We had been lighting
fireworks as early as 8 that night. I was over at a house of someone didn't
know, filled with even more people I had never met.
These were all the
extended family of the one really
good friend I have left in
New Orleans, and I was
a
total stranger to them, but it didn't seem to matter.
We blared Sandi's car speakers and watched all
these teenage boys
strut their stuff, loading rocket
after rocket into a five-foot-tall steel tube, littering
the neighborhood with paper wrappers and
spent
fuses. Sandi and I were flirting with the teenage
boys, reflecting on our own teenage pasts, realizing
that we were to never have them back again. And it
was ok,
for the most part.
The pyro group kept switching from the front yard to
the back yard, where the canal came right up against
the house, the nearby nickel plant blotting out the
stars in a haze of orange. It looked like a demented
domestic warzone, all this smoke and sparks among
squat houses and parked cars, warped streets and
outdated Christmas displays.
But where was I for the big moment, where the boys
spent the last and biggest rockets and people were
screaming from the radio broadcast in Jasckson
Square? I was in the house, staring at the phone,
waiting it to ring. I was to get a call from a friend, Shmuel, I have only talked to online, and I was determined to
get it, so I just sat there, waiting. It was his idea to
call me at this awkward time where everyone is
likely to pick up the phone just to see if it works, so
in this house I kept watching people who lived there
pick it up and call friends to wish them Happy New
Year. I couldn't snatch it out of their hands, so all I
could do was hope that he would keep calling until
he got through.
This would have been the first time we were to
speak on the phone, and I was eager to hear his
voice. I had heard his singing voice on an MP3, but,
you know, it's not the same. Fifteen minutes went by
and I was beginning to doubt. I had stopped
drinking an hour ago to be nice and sober for this call,
and it looked like I had just wasted a head buzz for
nothing. I laid down on the couch and fell asleep.

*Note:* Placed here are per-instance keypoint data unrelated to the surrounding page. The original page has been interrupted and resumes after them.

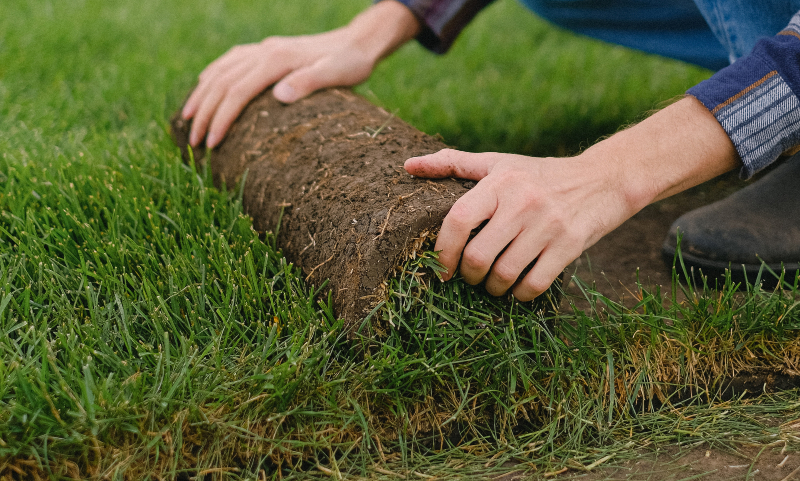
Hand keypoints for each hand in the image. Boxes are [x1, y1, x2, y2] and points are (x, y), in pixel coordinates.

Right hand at [181, 0, 419, 148]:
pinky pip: (230, 61)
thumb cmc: (351, 64)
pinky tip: (205, 85)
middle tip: (193, 142)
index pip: (238, 91)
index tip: (211, 144)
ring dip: (201, 95)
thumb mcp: (337, 74)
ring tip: (187, 119)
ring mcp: (263, 49)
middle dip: (204, 113)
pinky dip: (213, 74)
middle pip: (222, 82)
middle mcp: (264, 51)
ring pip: (221, 70)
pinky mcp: (267, 51)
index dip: (221, 118)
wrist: (358, 43)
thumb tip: (279, 95)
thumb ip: (310, 82)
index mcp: (276, 59)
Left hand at [404, 98, 739, 300]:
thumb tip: (409, 165)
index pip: (458, 220)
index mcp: (500, 182)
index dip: (443, 250)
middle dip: (468, 276)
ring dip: (492, 289)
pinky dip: (519, 295)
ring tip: (491, 285)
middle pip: (478, 256)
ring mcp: (547, 225)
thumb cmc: (540, 174)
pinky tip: (517, 289)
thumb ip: (453, 163)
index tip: (441, 267)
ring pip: (504, 275)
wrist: (603, 179)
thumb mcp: (499, 163)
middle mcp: (522, 202)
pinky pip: (534, 284)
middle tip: (469, 277)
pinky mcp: (570, 246)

Then Sandi's husband starts yelling for me and hands
me the cordless. Shmuel said hello and then I did. Then
we pretty much talked the way we do online, and I
was just trying to hear as much of his voice as I
could, since by this point the whole backyard was
coming inside to make mudslides. But it was hard
because he was so soft and I was so loud.
I don't remember much of what we talked about, but
I remember I wasn't nervous like I'd thought I'd be.
He told me he shaved his head as a start of the new
year, and I wished to myself that he was there with
me to keep me company, to be my friend in this
house of loud and thick-headed strangers. To drive
home with me after everything had blown up that
was expected to.
We talked for a half hour or so and he said he had
to go with his friends before the bars closed. He was
an hour ahead of me, so New Year's had come and
gone before he called. So I said goodbye and then
went back out to the slowly dwindling chaos as the
boys ran out of things to blow up. After a while I
conked out again on the sofa, waiting for the time when I
could drive home, when I could sit at my computer
and put my thoughts into words in an attempt to use
this phone call as a way to start the year off right.